The Baku–Tbilisi–Ceyhan pipeline further strengthens Turkey’s position. In 2025, the pipeline transported around 207 million barrels to the Mediterranean port of Ceyhan and has remained one of the few export outlets not directly exposed to Gulf-related disruptions. Energy flows through Turkish territory thus enhance Ankara’s leverage.
Airspace as a strategic assetTurkey is also consolidating its position as an aviation hub connecting Europe and Asia. With northern routes over Russia and parts of Middle Eastern airspace restricted, Turkish Airlines has expanded its network. Istanbul Airport, Europe’s busiest air hub in 2024, has emerged as a key transit point linking Europe to Central and East Asia.
This air connectivity reinforces Turkey’s role in global mobility networks and strengthens its ties with emerging markets across Asia. The recent resumption of flights between Istanbul and Tehran, following the partial opening of airspace, revives commercial activity. It also signals a pragmatic diplomatic engagement between Ankara and Tehran despite broader regional tensions.
Expanding the South Caucasus linksThe South Caucasus is becoming a critical pillar of Turkey’s connectivity strategy. Following the realignments after the Nagorno-Karabakh conflict, new opportunities have emerged for transport corridors linking Turkey to the Caspian and beyond.
Direct flights between Yerevan and Istanbul restarted after six years of suspension, reconnecting Armenia to Western routes. In addition, Ankara is deepening cooperation with Azerbaijan to develop corridors that bypass both Russia and Iran, integrating the region more firmly into east-west trade networks.
These efforts are closely tied to the so-called Middle Corridor, which connects energy and transport routes from China to Europe via Central Asia and the Caspian Sea while offering a viable alternative to the Northern Corridor through Russia. If successfully expanded, it could significantly enhance Turkey’s role as a transit country in Eurasian trade while shortening transit times and reducing risks for European supply chains.
Taken together, these initiatives reflect Turkey’s efforts to formalise its ties with regional partners through connectivity.

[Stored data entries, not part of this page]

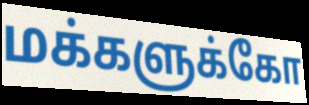
மக்களுக்கோ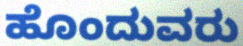
ಹೊಂದುವರುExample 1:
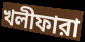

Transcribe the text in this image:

খলীফারা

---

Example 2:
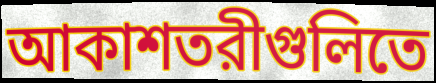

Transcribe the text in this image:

আকাশতরীগুলিতে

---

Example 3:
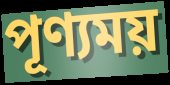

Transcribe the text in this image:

পূণ্যময়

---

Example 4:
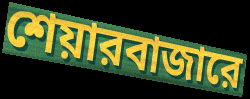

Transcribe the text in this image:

শেয়ারবাজারে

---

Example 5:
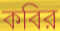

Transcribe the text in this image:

কবির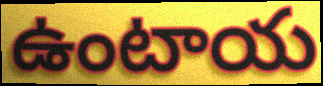
ఉంటాయ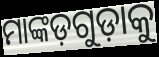
ମାଙ୍କଡ଼ଗୁଡ଼ାକୁ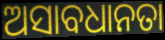
ଅସାବଧାନତାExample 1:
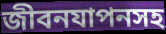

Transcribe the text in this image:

জীবনযাপনসহ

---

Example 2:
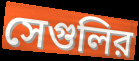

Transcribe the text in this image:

সেগুলির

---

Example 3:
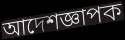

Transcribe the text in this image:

আদেশজ্ঞাপক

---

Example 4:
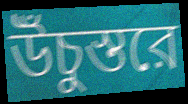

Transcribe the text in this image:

উঁচুস্তরে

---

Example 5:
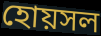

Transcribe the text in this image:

হোয়সল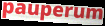
pauperum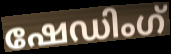
ഷേഡിംഗ്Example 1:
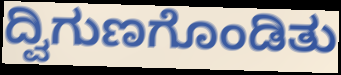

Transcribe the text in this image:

ದ್ವಿಗುಣಗೊಂಡಿತು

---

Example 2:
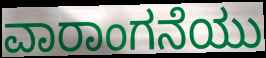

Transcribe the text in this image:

ವಾರಾಂಗನೆಯು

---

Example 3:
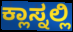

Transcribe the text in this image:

ಕ್ಲಾಸ್ನಲ್ಲಿ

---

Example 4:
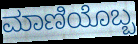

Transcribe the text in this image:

ಮಾಣಿಯೊಬ್ಬ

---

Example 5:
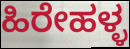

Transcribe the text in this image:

ಹಿರೇಹಳ್ಳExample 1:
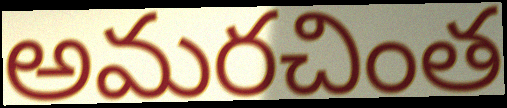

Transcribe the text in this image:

అమరచింత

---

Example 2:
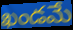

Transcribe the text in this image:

ఖండమే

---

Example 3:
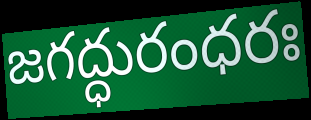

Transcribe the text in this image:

జగద్ధురంధరః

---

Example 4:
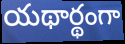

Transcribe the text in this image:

యథార్థంగా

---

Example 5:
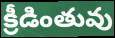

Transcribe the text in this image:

క్రీడింతువు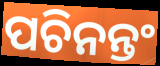
ପଚିନନ୍ତଂ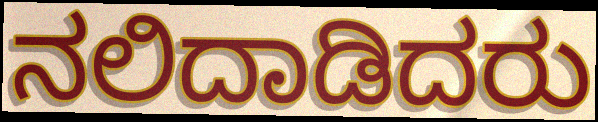
ನಲಿದಾಡಿದರು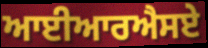
ਆਈਆਰਐਸਏ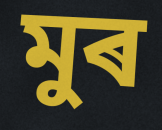
মুৰ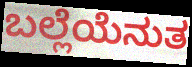
ಬಲ್ಲೆಯೆನುತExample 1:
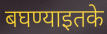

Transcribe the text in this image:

बघण्याइतके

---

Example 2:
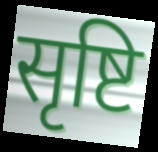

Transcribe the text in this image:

सृष्टि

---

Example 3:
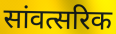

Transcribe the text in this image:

सांवत्सरिक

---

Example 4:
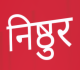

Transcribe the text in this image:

निष्ठुर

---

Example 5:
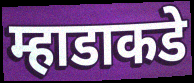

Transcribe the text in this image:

म्हाडाकडे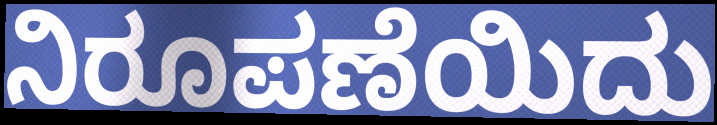
ನಿರೂಪಣೆಯಿದು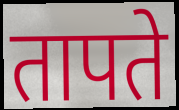
तापते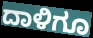
ದಾಳಿಗೂ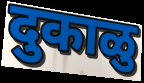
दुकाळु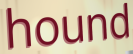
hound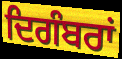
ਦਿਗੰਬਰਾਂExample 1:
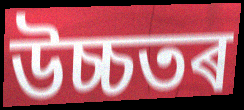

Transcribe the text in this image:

উচ্চতৰ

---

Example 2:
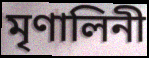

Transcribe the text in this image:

মৃণালিনী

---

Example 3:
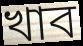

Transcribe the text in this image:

খাব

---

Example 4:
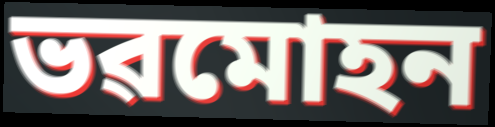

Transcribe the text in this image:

ভৱমোহন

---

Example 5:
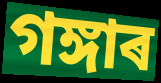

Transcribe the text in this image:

গঙ্গাৰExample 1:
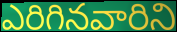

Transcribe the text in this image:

In a context of conflict and fragmentation, Ankara is accelerating this approach, embedding itself deeply in regional networks through infrastructure, energy cooperation, and long-term economic frameworks. For Europe, this has tangible implications: The viability of alternative corridors will shape energy prices, supply-chain resilience, and trade routes in the years ahead.
Yet, Turkey’s strategy carries risks. Many of these corridors run through fragile political environments, from Iraq to the South Caucasus. Instability could just as easily derail Turkey’s ambitions as advance them, leaving European partners exposed to the very disruptions Ankara’s strategy is meant to mitigate.